Arezzo, 22 aprile 2020 - C’è una piccola rappresentanza della comunità bengalese sotto gli ombrelli e dietro le mascherine e tra loro anche il datore di lavoro (nella foto) dell’omicida. E’ il titolare della «Srithi Legatura», una ditta di pulimentatura di metalli che ha sede nel polo industriale bucinese. Assiste alle operazioni dei carabinieri e dei vigili del fuoco da lontano e commenta con i connazionali l’accaduto: «Appena mi hanno chiamato mi sono precipitato qui. Mio cognato mi ha raccontato al telefono le urla disperate del bambino che cercava di sfuggire alla furia del padre rifugiandosi al piano di sotto e di aver incontrato Billal Miah mentre scendeva le scale nudo e insanguinato».
L’imprenditore è l’avanguardia di un’etnia, quella giunta dal Bangladesh, che da diverso tempo ha piantato solide radici in Valdarno, soprattutto nel territorio a cavallo tra i comuni di Montevarchi e Bucine dove prosperano anche diverse attività produttive gestite con maestranze provenienti dal sub continente indiano. Gruppi di solito ben integrati e che quasi mai finiscono in negativo alla ribalta delle cronache.
E’ proprio lui a cercare le parole per descrivere chi è quel papà diventato all’improvviso un assassino: «E’ arrivato a Levane da un anno – spiega in un italiano incerto – dopo averne trascorsi 5 in Sicilia, a Palermo e infatti la bambina era nata lì. Viene dalla città di Comilla, a un centinaio di chilometri a sud est dalla capitale Dacca, e fin da quando lo abbiamo assunto si era dimostrato sempre una brava persona. Non mi sarei mai immaginato che sarebbe stato capace di fare una cosa del genere».
Insomma, un fulmine a ciel sereno per chi credeva di conoscerlo, seppure non frequentandolo al di fuori dell’ambiente lavorativo, tanto da non riuscire a ricordare i nomi della bimba barbaramente trucidata e del fratellino scampato alla furia omicida.
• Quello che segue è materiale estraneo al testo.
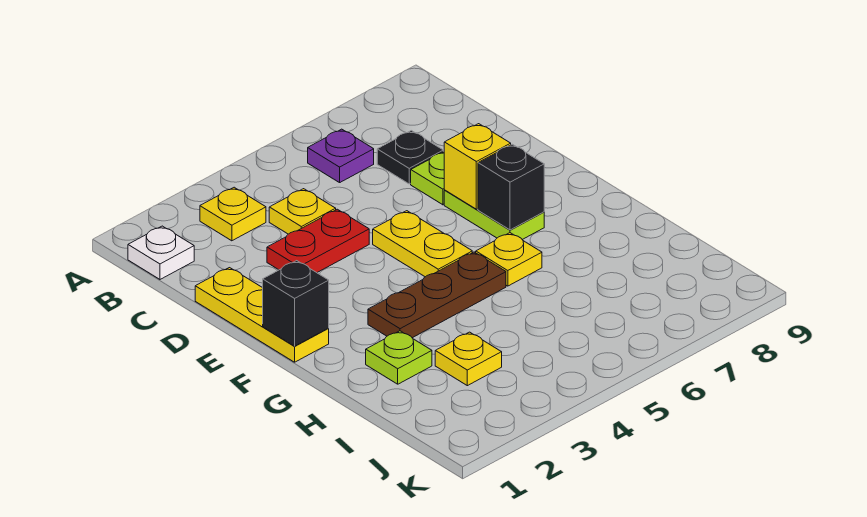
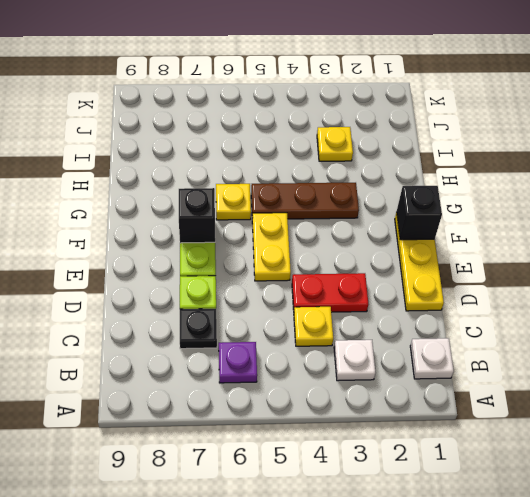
yellow 1x1 plate [200,187,266,241] -> white 1x1 plate [334,340,376,381]
yellow 1x1 brick [444,124,511,209] -> none
lime 1x1 plate [366,331,432,384] -> none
La famiglia viveva nella villetta di via Togliatti, un edificio nuovo dal rivestimento a mattoncini.
«Mio cognato - prosegue - gli aveva affittato – uno degli appartamenti della palazzina, quello ricavato nella mansarda e sembrava che tutto filasse liscio». Poi ci si è messo il coronavirus e la fabbrica da metà marzo è stata chiusa a causa del lockdown per il Covid – 19 con la conseguenza della cassa integrazione per tutti i dipendenti.
Interviene qualcun altro e spunta un particolare sulla salute dell’uomo che trova subito conferme tra i presenti: «Negli ultimi 15 giorni diceva di accusare forti mal di testa. Sembra che gli avessero trovato la pressione alta e per questo aveva anche avvertito il medico di famiglia. Continuava a dire di provare dolore. Certo è che neppure una malattia può giustificare un gesto così terribile». Si può pensare ad una tragedia esplosa per una condizione economica difficile o acuita dalla convivenza forzata? E’ questa l’ipotesi che prende sempre più piede.